Evaluation of peel, flesh, and kernel of mango (Mangifera indica L.) for phytochemicals and application as functional ingredients in bakery formulation

Faculty Agriculture Year: 2024
Type of Publication: ZU Hosted Pages: 49
Authors:
Journal: Nutrire Springer Nature Volume: 45
Keywords : Evaluation , peel, flesh, , kernel , mango (Mangifera    
Abstract:
Purpose The purpose of this study is to characterize and compare the distribution of nutritionals, as well as bioactive compounds, and the antioxidant activities in the mango (Mangifera indica L.) fruit different fractions. Additionally, specific formulations of biscuits made by incorporating powders from three fractions were investigated. Methods Separation of three fractions of mangoes was followed by drying and extraction to compare their nutritional and bioactive contents. The dried powders of each fraction were used at different replacement levels with wheat flour to develop biscuits, which were then also explored for their nutritional and bioactive variations. Results Among three fractions, mango pulp powder had significantly high ash and fiber contents, while kernel powder protein and fat contents.
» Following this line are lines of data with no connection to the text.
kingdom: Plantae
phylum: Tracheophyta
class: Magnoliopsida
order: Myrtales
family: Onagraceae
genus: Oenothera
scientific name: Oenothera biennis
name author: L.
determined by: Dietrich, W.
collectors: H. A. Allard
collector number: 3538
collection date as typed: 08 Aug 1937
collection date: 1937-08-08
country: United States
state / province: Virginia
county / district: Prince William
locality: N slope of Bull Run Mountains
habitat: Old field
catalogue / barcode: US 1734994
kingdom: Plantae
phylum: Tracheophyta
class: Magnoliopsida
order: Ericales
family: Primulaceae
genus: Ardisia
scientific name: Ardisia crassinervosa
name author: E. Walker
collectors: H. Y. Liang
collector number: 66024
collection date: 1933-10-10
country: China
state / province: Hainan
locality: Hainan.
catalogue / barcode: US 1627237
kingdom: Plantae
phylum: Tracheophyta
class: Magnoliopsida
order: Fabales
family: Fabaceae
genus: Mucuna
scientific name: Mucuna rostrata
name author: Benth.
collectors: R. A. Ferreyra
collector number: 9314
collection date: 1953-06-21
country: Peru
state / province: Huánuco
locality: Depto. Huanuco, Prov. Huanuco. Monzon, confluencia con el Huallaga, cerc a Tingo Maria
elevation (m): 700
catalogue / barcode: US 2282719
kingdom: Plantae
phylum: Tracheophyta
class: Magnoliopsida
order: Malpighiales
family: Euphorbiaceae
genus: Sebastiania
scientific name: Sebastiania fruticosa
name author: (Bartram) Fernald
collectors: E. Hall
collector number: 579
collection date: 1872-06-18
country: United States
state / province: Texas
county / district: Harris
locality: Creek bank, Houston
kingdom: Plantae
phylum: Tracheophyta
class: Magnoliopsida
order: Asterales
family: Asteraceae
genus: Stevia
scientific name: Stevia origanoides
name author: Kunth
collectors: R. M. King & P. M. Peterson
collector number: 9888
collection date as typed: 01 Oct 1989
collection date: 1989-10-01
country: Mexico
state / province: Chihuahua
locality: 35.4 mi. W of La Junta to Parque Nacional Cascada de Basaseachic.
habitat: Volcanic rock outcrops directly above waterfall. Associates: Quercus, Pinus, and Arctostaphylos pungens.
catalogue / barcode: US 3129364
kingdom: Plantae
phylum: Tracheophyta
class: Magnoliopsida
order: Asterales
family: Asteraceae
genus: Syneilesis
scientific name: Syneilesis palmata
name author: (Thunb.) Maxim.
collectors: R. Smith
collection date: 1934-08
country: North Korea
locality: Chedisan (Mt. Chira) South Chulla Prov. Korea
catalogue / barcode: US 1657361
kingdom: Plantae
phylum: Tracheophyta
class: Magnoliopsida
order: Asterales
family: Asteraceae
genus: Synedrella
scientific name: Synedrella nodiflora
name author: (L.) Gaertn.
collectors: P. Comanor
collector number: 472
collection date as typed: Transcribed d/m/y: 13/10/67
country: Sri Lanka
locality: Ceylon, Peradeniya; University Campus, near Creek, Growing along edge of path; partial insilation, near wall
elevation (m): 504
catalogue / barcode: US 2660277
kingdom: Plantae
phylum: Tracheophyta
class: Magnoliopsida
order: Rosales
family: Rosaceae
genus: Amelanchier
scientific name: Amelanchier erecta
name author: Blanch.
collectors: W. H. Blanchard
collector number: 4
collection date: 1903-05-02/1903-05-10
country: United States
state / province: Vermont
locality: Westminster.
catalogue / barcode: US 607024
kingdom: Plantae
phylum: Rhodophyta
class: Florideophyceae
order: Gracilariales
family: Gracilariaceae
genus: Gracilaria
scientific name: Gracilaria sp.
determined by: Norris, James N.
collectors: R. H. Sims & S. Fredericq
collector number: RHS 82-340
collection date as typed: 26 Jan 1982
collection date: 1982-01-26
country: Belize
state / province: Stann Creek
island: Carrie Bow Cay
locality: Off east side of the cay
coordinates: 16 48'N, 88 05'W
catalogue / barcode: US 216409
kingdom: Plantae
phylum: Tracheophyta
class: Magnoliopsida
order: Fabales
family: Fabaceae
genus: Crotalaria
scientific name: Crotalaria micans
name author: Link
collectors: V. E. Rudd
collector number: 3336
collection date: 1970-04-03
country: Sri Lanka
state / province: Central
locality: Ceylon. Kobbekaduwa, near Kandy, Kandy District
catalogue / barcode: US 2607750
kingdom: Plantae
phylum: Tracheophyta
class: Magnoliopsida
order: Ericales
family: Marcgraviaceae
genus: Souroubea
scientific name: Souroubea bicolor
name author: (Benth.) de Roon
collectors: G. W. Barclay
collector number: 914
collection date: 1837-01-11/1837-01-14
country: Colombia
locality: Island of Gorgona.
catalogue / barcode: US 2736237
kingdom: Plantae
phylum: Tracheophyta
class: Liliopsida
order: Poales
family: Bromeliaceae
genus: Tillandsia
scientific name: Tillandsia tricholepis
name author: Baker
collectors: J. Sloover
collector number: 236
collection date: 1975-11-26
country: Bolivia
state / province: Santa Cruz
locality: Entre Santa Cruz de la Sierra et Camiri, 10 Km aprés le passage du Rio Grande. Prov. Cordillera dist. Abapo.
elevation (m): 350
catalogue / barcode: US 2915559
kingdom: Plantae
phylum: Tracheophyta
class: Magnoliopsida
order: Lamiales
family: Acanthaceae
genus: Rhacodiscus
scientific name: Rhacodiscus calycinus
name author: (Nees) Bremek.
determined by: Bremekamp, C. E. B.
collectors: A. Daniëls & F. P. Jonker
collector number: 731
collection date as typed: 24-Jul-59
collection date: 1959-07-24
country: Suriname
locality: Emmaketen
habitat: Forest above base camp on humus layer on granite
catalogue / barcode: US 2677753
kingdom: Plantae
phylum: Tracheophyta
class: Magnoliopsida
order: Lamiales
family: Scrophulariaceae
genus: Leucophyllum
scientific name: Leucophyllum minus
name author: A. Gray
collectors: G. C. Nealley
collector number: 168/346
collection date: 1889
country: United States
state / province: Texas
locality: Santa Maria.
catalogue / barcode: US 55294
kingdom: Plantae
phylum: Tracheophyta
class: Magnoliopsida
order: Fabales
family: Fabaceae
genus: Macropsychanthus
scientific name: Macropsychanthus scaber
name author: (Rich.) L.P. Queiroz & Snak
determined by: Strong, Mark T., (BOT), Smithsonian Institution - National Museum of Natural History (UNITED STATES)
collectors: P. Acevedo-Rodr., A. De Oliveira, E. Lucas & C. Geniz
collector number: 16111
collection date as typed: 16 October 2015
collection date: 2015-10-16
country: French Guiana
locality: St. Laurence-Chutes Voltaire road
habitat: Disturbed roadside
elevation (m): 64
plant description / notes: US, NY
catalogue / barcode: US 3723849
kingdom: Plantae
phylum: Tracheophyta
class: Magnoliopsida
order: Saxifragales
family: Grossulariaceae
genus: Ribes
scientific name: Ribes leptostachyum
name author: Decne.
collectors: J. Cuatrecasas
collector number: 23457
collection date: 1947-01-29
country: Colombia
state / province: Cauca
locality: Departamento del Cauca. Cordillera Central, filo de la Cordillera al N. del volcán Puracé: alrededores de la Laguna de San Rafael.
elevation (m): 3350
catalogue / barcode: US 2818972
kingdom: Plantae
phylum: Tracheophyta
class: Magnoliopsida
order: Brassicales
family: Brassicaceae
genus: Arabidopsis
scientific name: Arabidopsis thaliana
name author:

For minerals, significantly high values (mg/100 g) of Mg (132.43), Fe (15.70), Zn (4.23), Cu (2.56), and Mn (0.60) were found in peel powders, followed by kernel. Similarly, peel extracts exhibited significantly high contents of total phenolics (56.34 mg GAE/100 g), flavonoids (19.89 mg QE/100 g), carotenoids (65.12 mg/100 g), β-carotene (24.90 mg/100 g), and antioxidant activity (36.83 ± 0.15 mg Trolox/100 g), as compared to pulp and kernel. Upon incorporation in biscuits, peel powder incorporated biscuits were found high in these bioactives. Growth of tested bacteria was significantly retarded by kernel extracts, whereas fungus species by peel extracts. Sensory analysis evidenced comparable acceptability of biscuits fortified with 5% mango fractions powders. Conclusion Mango byproducts can be used to recover a variety of bioactive chemicals and into the creation of nutritive food compositions.